Il y a peu d’appétence également de la part de la Russie pour signer un accord de paix durable. C’est-à-dire qui fasse droit aux exigences ukrainiennes en matière de souveraineté territoriale. Certes on a la chance d’avoir un texte agréé à 80% à Istanbul le 29 mars dernier qui trace les grandes lignes d’un accord. Celui-ci prévoit des garanties internationales très fortes à la neutralité ukrainienne, ainsi que le report de 15 ans du règlement d’un certain nombre de questions touchant le statut de la Crimée et du Donbass. Il a jusqu’alors été récusé par les deux parties, d’autant que la situation militaire a beaucoup évolué ce qui ne permet ni aux uns ni aux autres de s’en satisfaire actuellement. Mais au moins y a-t-il une trame pour parvenir à un accord.

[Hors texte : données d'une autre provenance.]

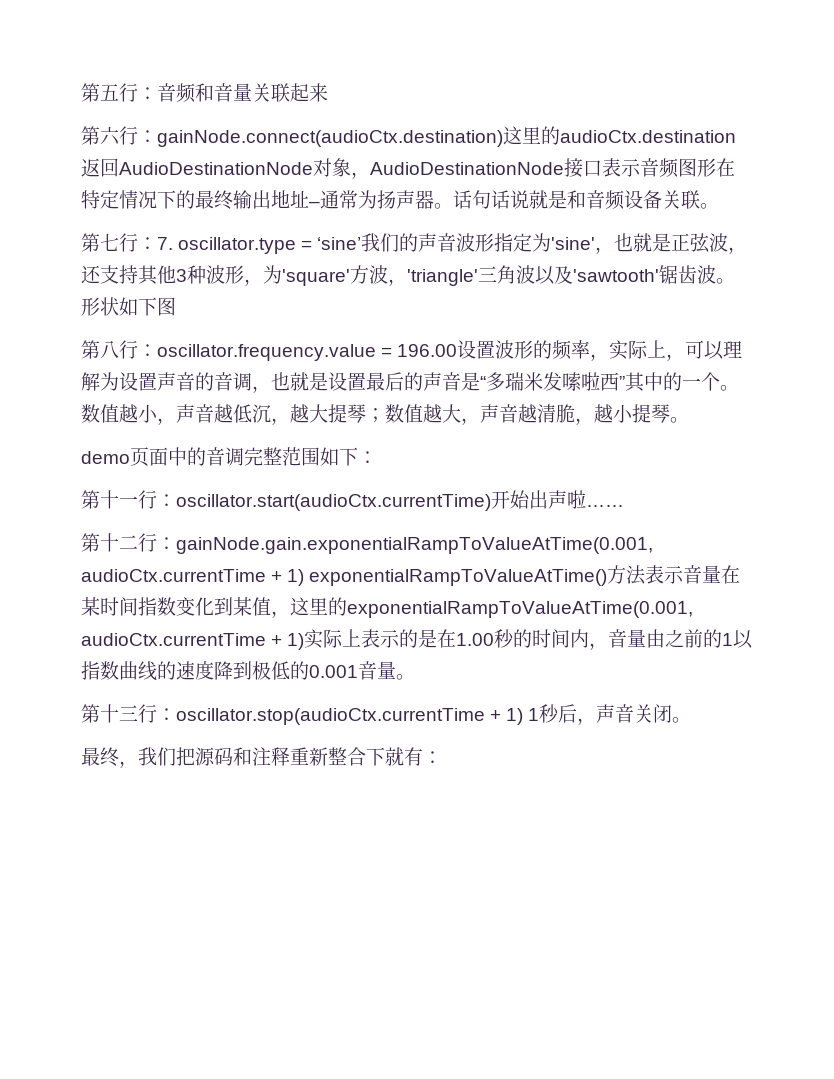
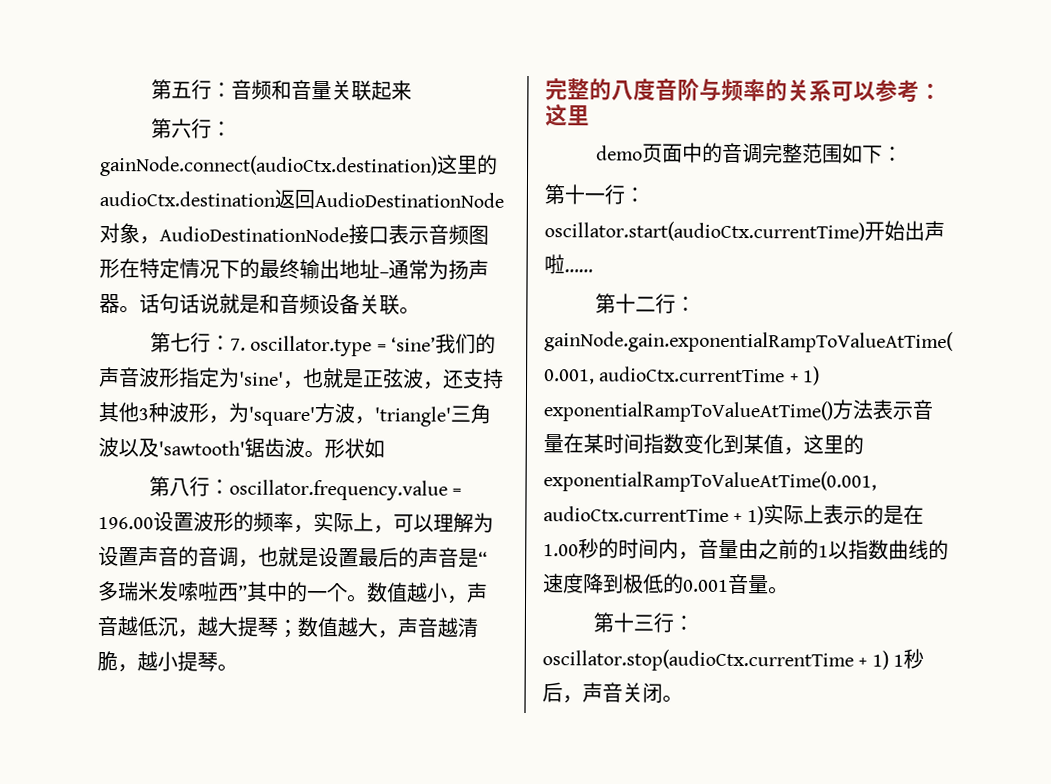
[138,297,176,316] 下图 -> (385, 448) none
(689, 420) none -> [545,77,942,103] [545,104,590,127] // 完整的八度音阶与频率的关系可以参考：这里
[81,747,442,768] // 最终，我们把源码和注释重新整合下就有： -> (683, 698) none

À mon sens, la situation va au mieux se terminer par une guerre froide avec une ligne de démarcation un peu difficile, voire brûlante ; au pire, on continuera à assister à des opérations militaires jusqu’à exténuation d’un des deux adversaires. La position des États-Unis sera bien sûr déterminante.

Mais, au total, Jens Stoltenberg, le secrétaire général de l’OTAN, a raison, c’est une guerre qui va durer.